On this page

Goal

Replace the current heuristic caption layer with a real multimodal model that can answer questions like:

  • Johnny is fishing off the right side of the dock.
  • Mary is visible center-left on the beach.
  • The frame is still title/ocean only; no character is visible.

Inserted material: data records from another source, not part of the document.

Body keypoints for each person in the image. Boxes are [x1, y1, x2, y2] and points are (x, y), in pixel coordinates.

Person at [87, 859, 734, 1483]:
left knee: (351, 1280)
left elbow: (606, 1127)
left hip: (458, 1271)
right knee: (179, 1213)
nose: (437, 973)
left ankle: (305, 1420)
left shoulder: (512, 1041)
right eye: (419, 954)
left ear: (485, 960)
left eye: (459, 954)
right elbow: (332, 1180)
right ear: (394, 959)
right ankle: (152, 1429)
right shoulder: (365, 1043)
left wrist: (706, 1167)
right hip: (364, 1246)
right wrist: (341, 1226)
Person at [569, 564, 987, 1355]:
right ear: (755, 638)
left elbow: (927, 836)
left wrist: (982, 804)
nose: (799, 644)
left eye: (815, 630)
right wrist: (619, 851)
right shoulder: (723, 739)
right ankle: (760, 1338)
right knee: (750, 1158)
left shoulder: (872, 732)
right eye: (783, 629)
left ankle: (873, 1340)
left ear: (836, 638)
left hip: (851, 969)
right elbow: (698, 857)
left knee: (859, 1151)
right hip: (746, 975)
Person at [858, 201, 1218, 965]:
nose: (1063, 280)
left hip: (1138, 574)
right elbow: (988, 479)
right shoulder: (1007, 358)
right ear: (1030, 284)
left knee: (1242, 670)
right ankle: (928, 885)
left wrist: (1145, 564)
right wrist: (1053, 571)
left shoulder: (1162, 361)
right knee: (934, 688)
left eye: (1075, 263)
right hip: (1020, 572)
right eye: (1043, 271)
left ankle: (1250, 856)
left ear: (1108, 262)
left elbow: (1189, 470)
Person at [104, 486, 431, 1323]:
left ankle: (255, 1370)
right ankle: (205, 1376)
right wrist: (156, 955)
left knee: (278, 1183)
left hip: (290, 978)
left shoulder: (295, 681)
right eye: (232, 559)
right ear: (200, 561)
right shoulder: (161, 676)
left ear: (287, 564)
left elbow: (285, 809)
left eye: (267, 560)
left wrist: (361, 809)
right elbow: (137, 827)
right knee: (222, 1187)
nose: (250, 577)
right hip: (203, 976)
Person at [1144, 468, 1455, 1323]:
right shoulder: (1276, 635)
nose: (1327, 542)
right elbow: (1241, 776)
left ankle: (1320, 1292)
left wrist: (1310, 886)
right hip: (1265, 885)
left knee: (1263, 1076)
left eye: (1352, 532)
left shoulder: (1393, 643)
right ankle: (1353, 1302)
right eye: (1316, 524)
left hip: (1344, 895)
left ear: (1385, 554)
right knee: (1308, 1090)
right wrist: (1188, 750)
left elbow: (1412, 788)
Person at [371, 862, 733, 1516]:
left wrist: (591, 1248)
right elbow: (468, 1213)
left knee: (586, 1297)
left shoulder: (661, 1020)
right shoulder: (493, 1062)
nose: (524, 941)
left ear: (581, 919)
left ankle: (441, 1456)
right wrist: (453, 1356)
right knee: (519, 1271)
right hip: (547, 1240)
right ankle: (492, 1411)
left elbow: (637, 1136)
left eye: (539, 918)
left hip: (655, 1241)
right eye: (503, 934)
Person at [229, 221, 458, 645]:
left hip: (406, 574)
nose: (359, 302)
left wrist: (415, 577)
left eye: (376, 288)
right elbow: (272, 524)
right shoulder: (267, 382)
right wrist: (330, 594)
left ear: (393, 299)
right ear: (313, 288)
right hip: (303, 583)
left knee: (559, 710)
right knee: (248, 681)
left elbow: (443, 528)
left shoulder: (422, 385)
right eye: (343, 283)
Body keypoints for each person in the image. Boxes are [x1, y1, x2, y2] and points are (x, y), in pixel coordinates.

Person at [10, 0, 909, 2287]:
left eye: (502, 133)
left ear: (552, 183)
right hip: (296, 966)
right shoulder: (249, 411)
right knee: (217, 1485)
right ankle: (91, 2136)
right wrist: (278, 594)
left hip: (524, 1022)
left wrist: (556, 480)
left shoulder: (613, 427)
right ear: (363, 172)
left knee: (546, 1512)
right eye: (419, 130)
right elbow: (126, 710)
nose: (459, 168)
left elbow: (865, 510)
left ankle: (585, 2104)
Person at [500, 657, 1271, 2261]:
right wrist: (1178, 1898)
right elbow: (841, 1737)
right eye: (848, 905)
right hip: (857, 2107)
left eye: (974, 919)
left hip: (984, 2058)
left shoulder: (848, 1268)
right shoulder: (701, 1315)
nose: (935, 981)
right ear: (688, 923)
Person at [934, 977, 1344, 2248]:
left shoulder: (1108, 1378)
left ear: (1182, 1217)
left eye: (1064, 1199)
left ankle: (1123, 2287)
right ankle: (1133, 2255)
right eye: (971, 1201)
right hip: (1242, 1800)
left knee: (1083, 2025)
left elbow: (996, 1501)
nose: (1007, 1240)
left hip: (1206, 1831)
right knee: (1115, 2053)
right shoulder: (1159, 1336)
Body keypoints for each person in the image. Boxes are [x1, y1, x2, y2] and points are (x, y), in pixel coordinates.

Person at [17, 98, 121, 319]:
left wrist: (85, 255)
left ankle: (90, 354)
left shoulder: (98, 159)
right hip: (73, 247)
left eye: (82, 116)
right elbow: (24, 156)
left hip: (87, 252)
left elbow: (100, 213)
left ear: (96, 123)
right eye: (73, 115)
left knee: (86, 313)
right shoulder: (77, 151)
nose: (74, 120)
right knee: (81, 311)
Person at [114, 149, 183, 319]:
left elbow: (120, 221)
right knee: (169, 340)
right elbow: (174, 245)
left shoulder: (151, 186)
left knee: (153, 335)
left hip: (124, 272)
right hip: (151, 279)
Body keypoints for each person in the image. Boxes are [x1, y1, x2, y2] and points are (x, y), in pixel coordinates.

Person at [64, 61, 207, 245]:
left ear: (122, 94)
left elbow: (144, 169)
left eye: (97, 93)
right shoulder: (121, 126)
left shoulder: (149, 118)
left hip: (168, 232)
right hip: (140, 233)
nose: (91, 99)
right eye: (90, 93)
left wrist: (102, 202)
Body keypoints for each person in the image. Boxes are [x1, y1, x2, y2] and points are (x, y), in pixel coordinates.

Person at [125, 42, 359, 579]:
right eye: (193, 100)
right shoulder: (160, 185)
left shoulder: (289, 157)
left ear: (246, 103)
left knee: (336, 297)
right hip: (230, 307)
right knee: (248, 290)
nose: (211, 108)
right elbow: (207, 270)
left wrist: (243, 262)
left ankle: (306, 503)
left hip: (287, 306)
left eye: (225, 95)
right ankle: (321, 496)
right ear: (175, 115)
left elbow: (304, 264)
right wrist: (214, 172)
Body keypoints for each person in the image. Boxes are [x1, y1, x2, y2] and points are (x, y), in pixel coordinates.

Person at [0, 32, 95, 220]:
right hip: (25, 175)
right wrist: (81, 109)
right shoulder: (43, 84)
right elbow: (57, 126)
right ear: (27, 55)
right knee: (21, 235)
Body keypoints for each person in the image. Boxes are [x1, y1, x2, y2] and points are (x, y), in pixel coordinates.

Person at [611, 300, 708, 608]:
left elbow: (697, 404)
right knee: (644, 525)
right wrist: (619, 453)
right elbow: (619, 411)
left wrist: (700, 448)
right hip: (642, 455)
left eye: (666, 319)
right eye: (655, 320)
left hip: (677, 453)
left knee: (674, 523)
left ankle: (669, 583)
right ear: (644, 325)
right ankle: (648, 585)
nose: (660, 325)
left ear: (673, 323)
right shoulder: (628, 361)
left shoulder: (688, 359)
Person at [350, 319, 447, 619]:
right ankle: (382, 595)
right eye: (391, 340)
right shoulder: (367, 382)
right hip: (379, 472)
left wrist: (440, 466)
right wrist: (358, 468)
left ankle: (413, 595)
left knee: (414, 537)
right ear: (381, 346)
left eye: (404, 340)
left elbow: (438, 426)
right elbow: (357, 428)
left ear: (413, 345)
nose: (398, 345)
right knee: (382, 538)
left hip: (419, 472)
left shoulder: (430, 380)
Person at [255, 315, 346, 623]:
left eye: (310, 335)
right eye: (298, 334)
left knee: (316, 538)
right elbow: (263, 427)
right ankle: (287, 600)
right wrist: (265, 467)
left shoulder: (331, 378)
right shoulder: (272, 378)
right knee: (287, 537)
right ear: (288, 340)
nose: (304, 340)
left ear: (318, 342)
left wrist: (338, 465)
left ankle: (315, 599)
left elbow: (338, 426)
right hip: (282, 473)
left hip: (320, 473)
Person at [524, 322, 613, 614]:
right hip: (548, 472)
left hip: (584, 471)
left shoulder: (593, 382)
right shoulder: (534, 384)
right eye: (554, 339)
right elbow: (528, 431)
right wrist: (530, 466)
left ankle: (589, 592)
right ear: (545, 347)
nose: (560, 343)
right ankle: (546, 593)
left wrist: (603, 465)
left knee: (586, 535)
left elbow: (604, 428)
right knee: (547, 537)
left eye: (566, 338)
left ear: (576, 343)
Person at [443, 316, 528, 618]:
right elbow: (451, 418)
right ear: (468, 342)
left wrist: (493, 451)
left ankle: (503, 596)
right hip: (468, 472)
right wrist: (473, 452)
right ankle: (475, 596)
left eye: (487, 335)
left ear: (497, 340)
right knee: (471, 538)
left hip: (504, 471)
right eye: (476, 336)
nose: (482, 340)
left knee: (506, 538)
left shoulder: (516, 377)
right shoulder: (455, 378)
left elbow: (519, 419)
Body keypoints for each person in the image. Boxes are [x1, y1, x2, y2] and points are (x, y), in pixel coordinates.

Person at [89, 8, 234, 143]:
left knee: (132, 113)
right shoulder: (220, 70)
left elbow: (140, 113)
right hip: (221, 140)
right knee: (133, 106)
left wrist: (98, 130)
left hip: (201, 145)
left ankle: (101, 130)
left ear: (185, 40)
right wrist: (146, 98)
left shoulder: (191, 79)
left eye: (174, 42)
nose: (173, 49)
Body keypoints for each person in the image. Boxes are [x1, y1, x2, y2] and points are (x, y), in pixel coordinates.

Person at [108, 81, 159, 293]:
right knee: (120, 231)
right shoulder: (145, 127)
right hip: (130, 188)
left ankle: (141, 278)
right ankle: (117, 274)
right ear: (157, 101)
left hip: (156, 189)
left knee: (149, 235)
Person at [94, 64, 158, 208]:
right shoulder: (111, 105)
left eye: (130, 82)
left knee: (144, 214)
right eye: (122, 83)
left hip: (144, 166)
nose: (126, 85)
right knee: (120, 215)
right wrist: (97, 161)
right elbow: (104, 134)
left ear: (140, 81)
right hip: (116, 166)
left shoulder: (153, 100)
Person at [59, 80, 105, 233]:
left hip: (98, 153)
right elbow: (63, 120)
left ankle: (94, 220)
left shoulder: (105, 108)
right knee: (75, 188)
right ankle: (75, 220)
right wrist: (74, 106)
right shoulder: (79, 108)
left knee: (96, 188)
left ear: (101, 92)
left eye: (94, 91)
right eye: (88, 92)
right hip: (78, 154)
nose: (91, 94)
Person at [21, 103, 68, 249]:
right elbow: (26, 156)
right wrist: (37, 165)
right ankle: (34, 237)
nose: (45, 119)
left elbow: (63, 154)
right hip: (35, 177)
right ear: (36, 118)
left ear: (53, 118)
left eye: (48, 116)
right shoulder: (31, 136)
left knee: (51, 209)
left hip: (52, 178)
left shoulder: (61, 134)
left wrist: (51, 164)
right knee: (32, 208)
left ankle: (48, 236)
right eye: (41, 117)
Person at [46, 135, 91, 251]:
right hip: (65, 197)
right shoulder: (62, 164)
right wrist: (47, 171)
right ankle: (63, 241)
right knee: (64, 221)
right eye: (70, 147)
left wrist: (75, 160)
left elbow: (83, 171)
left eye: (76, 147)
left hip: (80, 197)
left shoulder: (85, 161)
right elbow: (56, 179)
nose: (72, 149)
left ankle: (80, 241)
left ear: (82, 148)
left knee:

The output should be structured JSON, not free-form prose.

Current Read

The existing scripts/vision_classifier.py pipeline is still useful for:

  • nearest-reference retrieval
  • family/scene confusion reporting
  • coarse failure mode detection

But it is not a true semantic model. Its summaries are derived from foreground heuristics and reference templates, so it cannot reliably identify actors or actions.

Chosen Runtime Direction

Primary target:

  • OpenVINO GenAI
  • llmware/Qwen2.5-VL-3B-Instruct-ov-int4

Why:

  • CPU-only path
  • packaged wheel exists for Python 3.12 on this machine
  • OpenVINO exposes a direct VLM pipeline API
  • the model is already converted to OpenVINO and quantized for low-resource inference

Fallbacks if memory/runtime is still too heavy:

  • a smaller OpenVINO-converted VLM, if available
  • llama.cpp GGUF path with a smaller multimodal model

Architecture

1. Keep the reference bank

The existing reference bank is still valuable as retrieval context.

For a query frame:

  1. compute nearest reference matches with the bank
  2. pass those matches into the VLM prompt
  3. ask the VLM for strict JSON

This constrains the model without forcing it to invent semantics from scratch.

2. New VLM analyzer

Implemented in:

  • scripts/vision_vlm.py

Responsibilities:

  • load a real VLM
  • load an image
  • optionally load nearest reference hints from the bank
  • prompt for structured semantics
  • write machine-readable JSON
  • render a review HTML page for sampled frames

3. Output schema

Target JSON keys:

  • screen_type
  • summary
  • characters
  • objects
  • actions
  • confidence
  • notes

Each character should include:

  • name
  • confidence
  • position
  • action

Immediate Next Steps

  1. Install runtime:
    • scripts/setup-vision-vlm-openvino.sh
  2. Download model:
    • llmware/Qwen2.5-VL-3B-Instruct-ov-int4
  3. Run image smoke tests on hand-picked reference frames.
  4. Compare captions across strongly distinct scenes:
    • FISHING-1
    • BUILDING-2
    • ACTIVITY-4
    • MARY-1
  5. If quality is acceptable, add sampled-frame VLM analysis for full reference scenes.

Success Criteria

The VLM path is only acceptable if it can reliably separate at least:

  • title vs ocean vs live scene
  • Johnny vs Mary vs no clear character
  • fishing vs bathing vs standing vs walking when the frame is visually clear
  • wrong-family failures in PS1 runs

If it cannot do that, the runtime/model pair should be replaced rather than tuned around.